▸ Text provided:
*** Block opens ***

The copper stills similar to the originals once at Locke’s in Kilbeggan, were produced by Millars & Co Ltd of Church Street, Dublin.
A column still, also called a continuous still, patent still or Coffey still, is a variety of still consisting of two columns.
The first column (called the analyzer) in a column still has steam rising and wash descending through several levels. The second column (called the rectifier) carries the alcohol from the wash, where it circulates until it can condense at the required strength.
Column stills behave like a series of single pot stills, formed in a long vertical tube. The tube is filled with either porous packing or bubble plates. The rising vapour, which is low in alcohol, starts to condense in the cooler, higher level of the column. The temperature of each successively higher stage is slightly lower than the previous stage, so the vapour in equilibrium with the liquid at each stage is progressively more enriched with alcohol. Whereas a single pot still charged with wine might yield a vapour enriched to 40-50% alcohol, a column still can achieve a vapour alcohol content of 96%; an azeotropic mixture of alcohol and water. Further enrichment is only possible by absorbing the remaining water using other means, such as hydrophilic chemicals or azeotropic distillation.
A column still is an example of a fractional distillation, in that it yields a narrow fraction of the distillable components. This technique is frequently employed in chemical synthesis; in this case, the component of the still responsible for the separation is a fractionating column.

*** Block closes ***

▸ What you will do:
a – Copy the part of the passage on column stills between "Column stills behave" and "or azeotropic distillation.", inclusive.
b – Please translate this sentence from the passage on column stills into Spanish: "Column stills behave like a series of single pot stills, formed in a long vertical tube."
The material has no connection to the passage on column stills.

[Collected data]
*** Block opens ***

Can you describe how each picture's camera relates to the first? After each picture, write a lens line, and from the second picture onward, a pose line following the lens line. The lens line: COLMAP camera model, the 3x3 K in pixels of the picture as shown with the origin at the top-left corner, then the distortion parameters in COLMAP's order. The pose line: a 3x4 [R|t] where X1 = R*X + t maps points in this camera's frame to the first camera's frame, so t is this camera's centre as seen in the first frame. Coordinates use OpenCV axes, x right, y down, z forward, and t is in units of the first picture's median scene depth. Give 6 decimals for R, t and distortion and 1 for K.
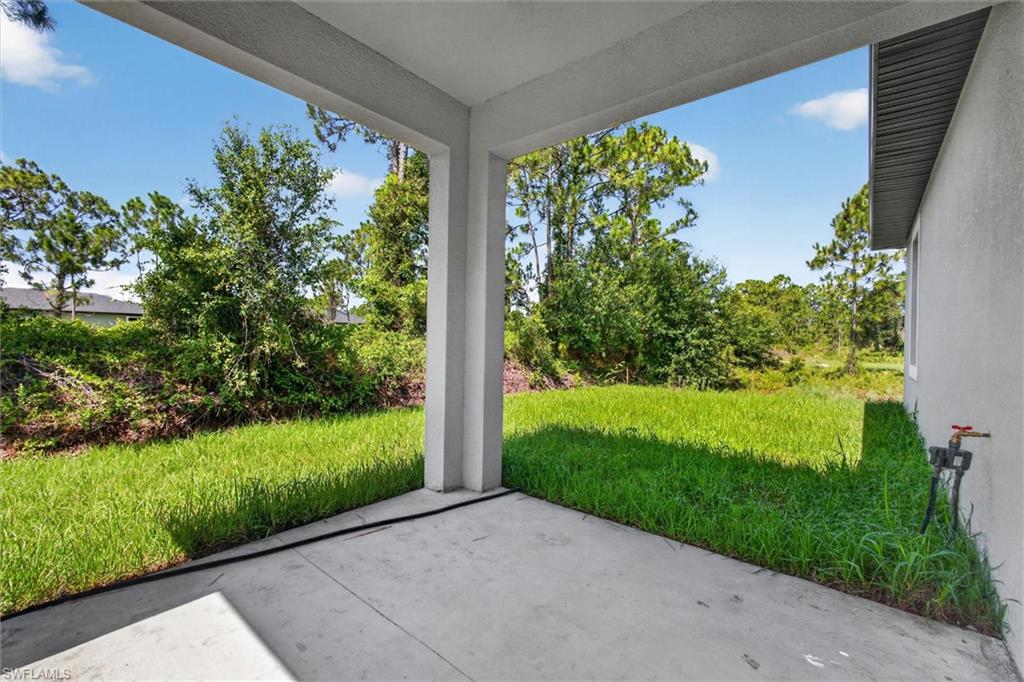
lens RADIAL K [[442.3, 0, 508.3], [0, 442.3, 337.5], [0, 0, 1]] dist [-0.002174, 0.000145]
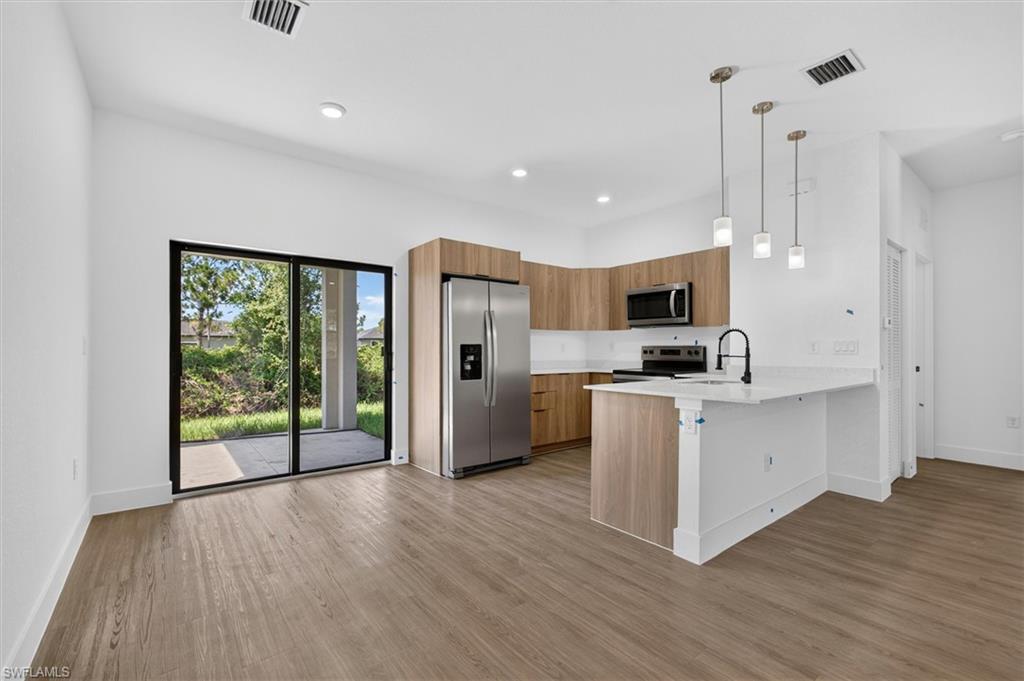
lens RADIAL K [[444.2, 0, 507.0], [0, 444.2, 346.6], [0, 0, 1]] dist [-0.001899, -0.000033]
pose [[0.980017, -0.020302, -0.197877, 0.463321], [0.018948, 0.999782, -0.008734, -0.004009], [0.198011, 0.004810, 0.980188, -0.380630]]
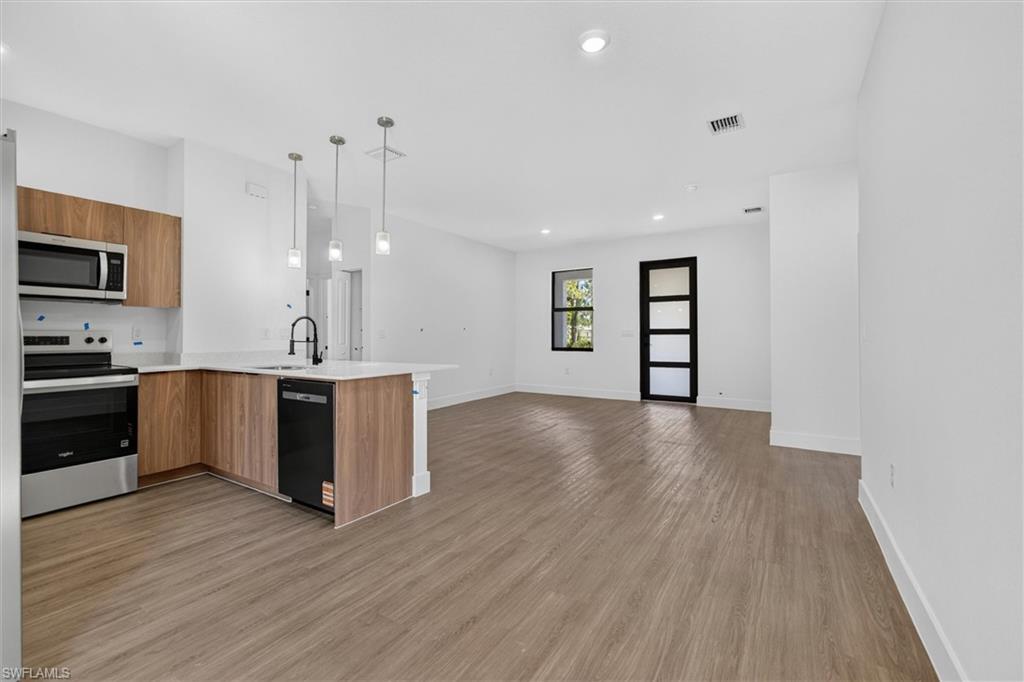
lens RADIAL K [[428.8, 0, 512.0], [0, 428.8, 341.0], [0, 0, 1]] dist [-0.028247, 0.000057]
pose [[-0.141582, -0.031814, 0.989415, 0.122265], [-0.000798, 0.999487, 0.032023, -0.009255], [-0.989926, 0.003745, -0.141535, -0.074528]]
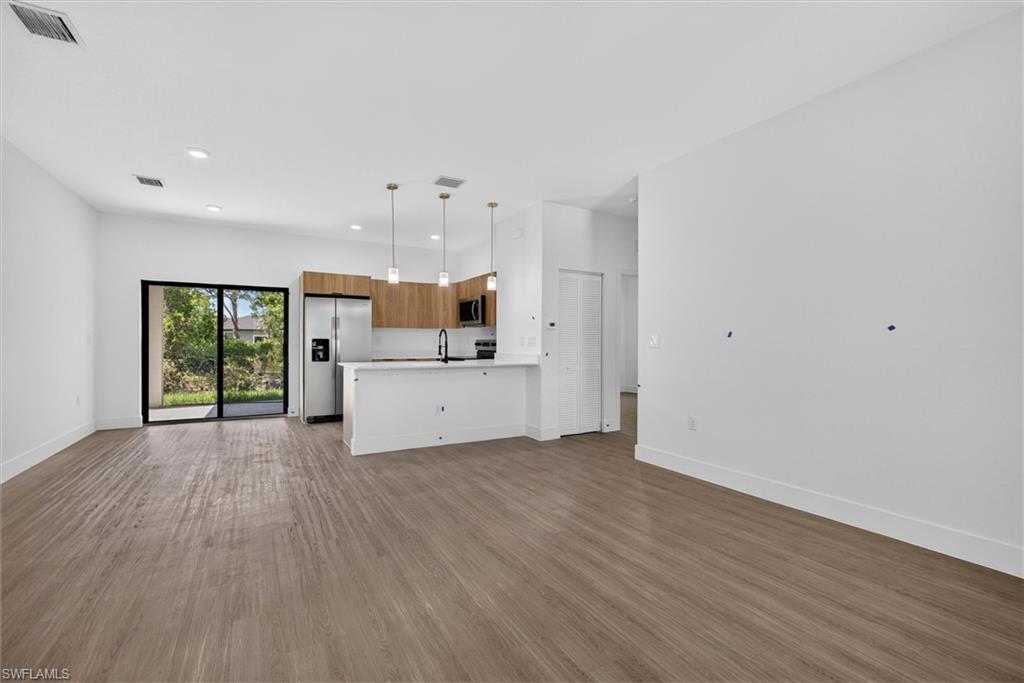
lens RADIAL K [[443.7, 0, 511.5], [0, 443.7, 344.6], [0, 0, 1]] dist [-0.004187, -0.000242]
pose [[0.942585, -0.016323, -0.333567, 0.916891], [0.017442, 0.999848, 0.000358, 0.004285], [0.333511, -0.006156, 0.942726, -0.529469]]
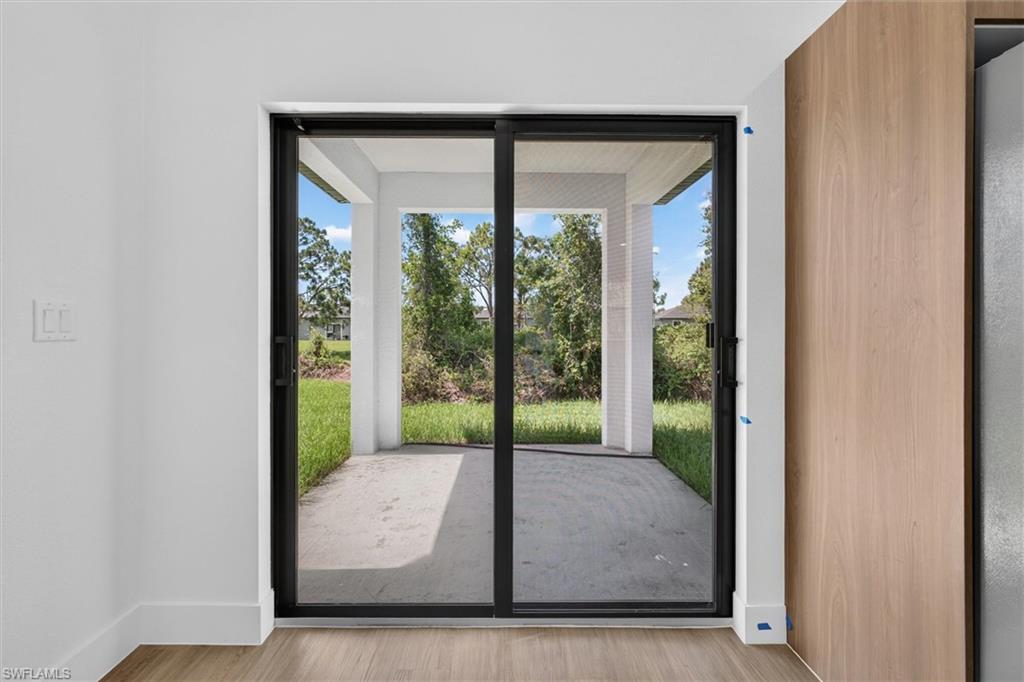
lens RADIAL K [[443.9, 0, 498.7], [0, 443.9, 330.0], [0, 0, 1]] dist [-0.000182, 0.000077]
pose [[0.644778, -0.018252, -0.764152, 0.296197], [0.011664, 0.999833, -0.014039, -0.006471], [0.764281, 0.000139, 0.644884, -0.078544]]
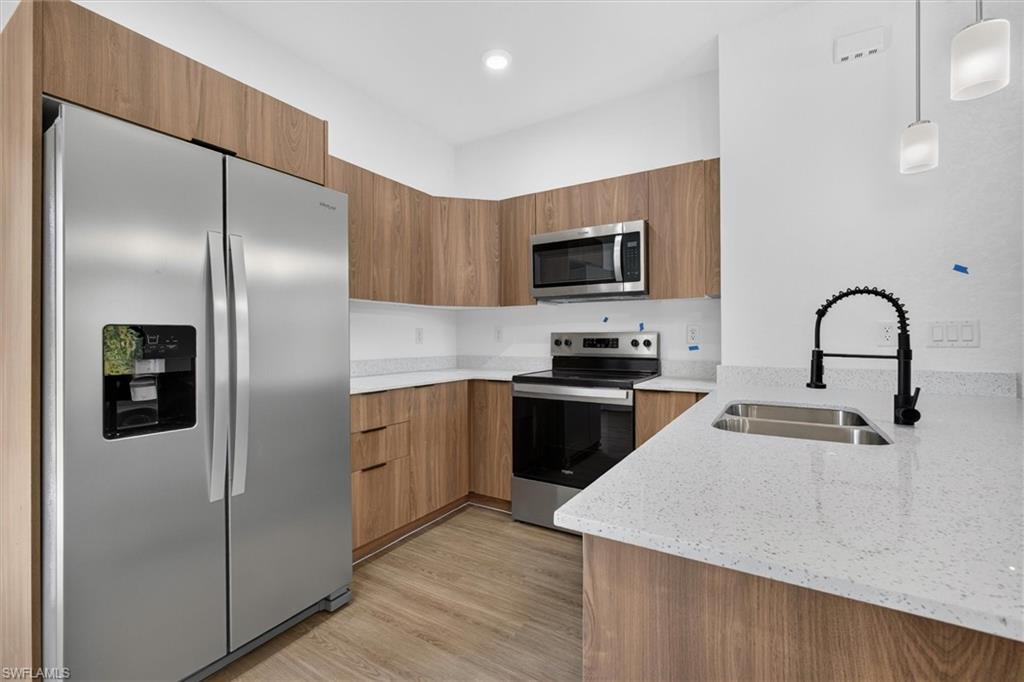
lens RADIAL K [[442.3, 0, 508.3], [0, 442.3, 337.5], [0, 0, 1]] dist [-0.002174, 0.000145]
pose [[0.990028, -0.021814, 0.139170, 0.433569], [0.021432, 0.999761, 0.004242, -0.005079], [-0.139230, -0.001217, 0.990259, -0.073092]]
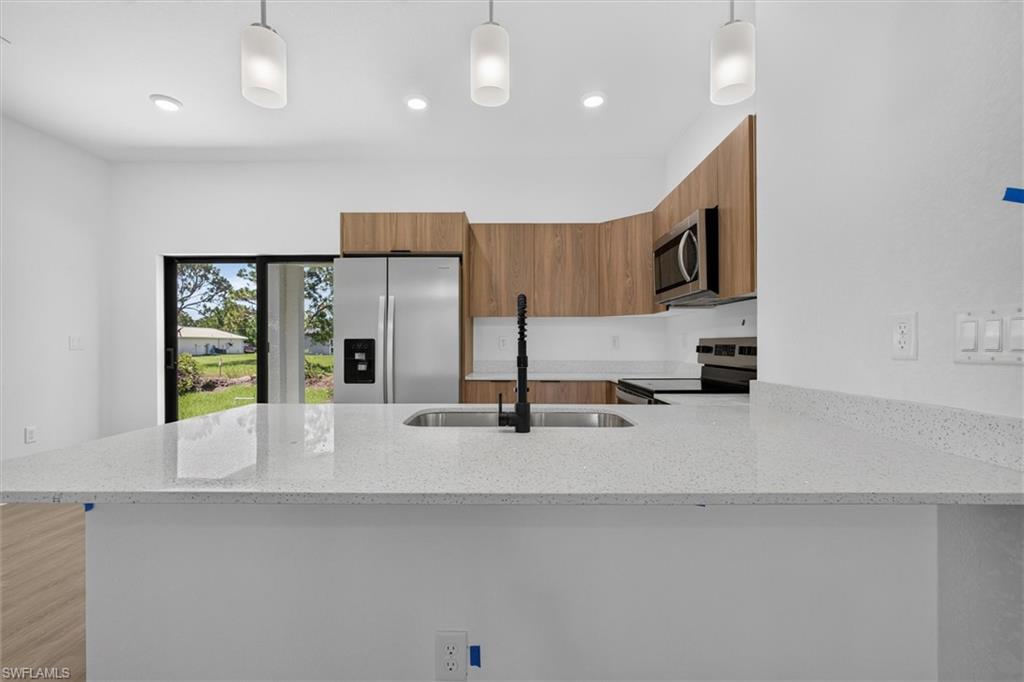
lens RADIAL K [[442.3, 0, 508.3], [0, 442.3, 337.5], [0, 0, 1]] dist [-0.002174, 0.000145]
pose [[0.633684, -0.032451, -0.772911, 0.723468], [0.014697, 0.999444, -0.029912, 0.001229], [0.773452, 0.007595, 0.633809, -0.038109]]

*** Block closes ***

▸ Solutions to the problems:
a –
Column stills behave like a series of single pot stills, formed in a long vertical tube. The tube is filled with either porous packing or bubble plates. The rising vapour, which is low in alcohol, starts to condense in the cooler, higher level of the column. The temperature of each successively higher stage is slightly lower than the previous stage, so the vapour in equilibrium with the liquid at each stage is progressively more enriched with alcohol. Whereas a single pot still charged with wine might yield a vapour enriched to 40-50% alcohol, a column still can achieve a vapour alcohol content of 96%; an azeotropic mixture of alcohol and water. Further enrichment is only possible by absorbing the remaining water using other means, such as hydrophilic chemicals or azeotropic distillation.

b – Los alambiques de columna se comportan como una serie de alambiques de olla simples, formados en un largo tubo vertical.